Antes, o piso nacional era de R$ 1.518. O novo valor foi confirmado no dia 10, depois da divulgação do Índice Nacional de Preços ao Consumidor (INPC), indicador usado no cálculo do reajuste anual. Em novembro, o índice teve variação de 0,03% e acumulou alta de 4,18% em 12 meses.

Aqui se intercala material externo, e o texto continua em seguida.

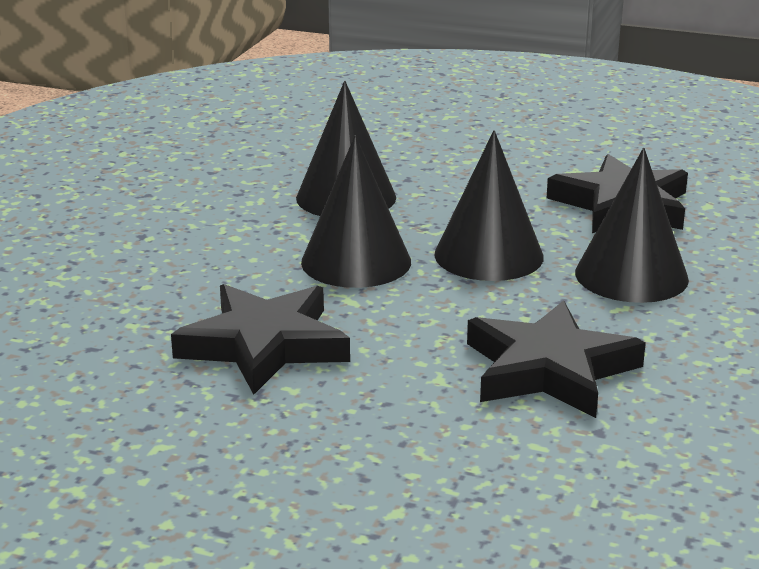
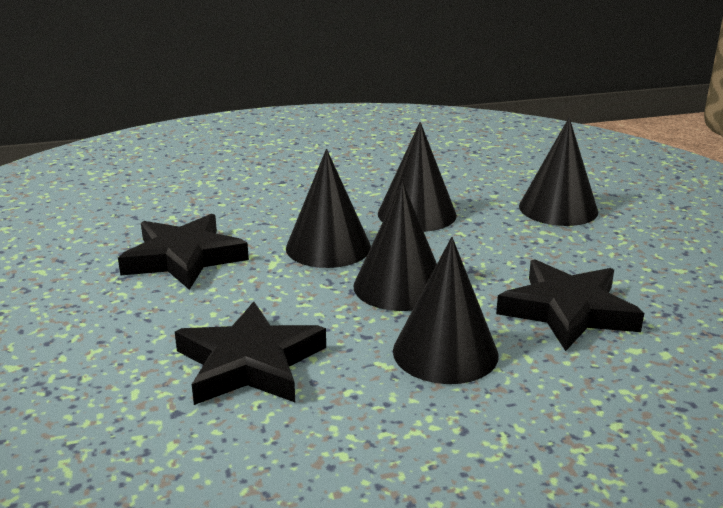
camera: 55 degrees right, 0 degrees up
(432, 138) = (558, 208): none -> black cone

Segundo o Departamento Intersindical de Estatística e Estudos Socioeconômicos (Dieese), o reajuste deve movimentar cerca de R$ 81,7 bilhões na economia. O cálculo leva em conta o impacto sobre a renda das famílias, o consumo e a arrecadação, mesmo com regras mais rígidas para os gastos públicos.
Como é feito o reajuste
A regra do salário mínimo prevê duas etapas: a reposição da inflação do último ano e um ganho real ligado ao crescimento da economia. Essa fórmula busca manter o poder de compra do trabalhador.
Em dezembro, o Instituto Brasileiro de Geografia e Estatística (IBGE) revisou os dados do Produto Interno Bruto (PIB) de 2024 e confirmou crescimento de 3,4%.
Limite para o aumento
Apesar do crescimento da economia, o arcabouço fiscal limita o aumento real do salário mínimo. Pela regra, o ganho acima da inflação pode variar de 0,6% a 2,5%.
Com esse limite, o valor calculado chegou a R$ 1.620,99 e, após o arredondamento previsto em lei, o salário mínimo foi fixado em R$ 1.621. O valor serve de referência para salários, aposentadorias e benefícios sociais em todo o país.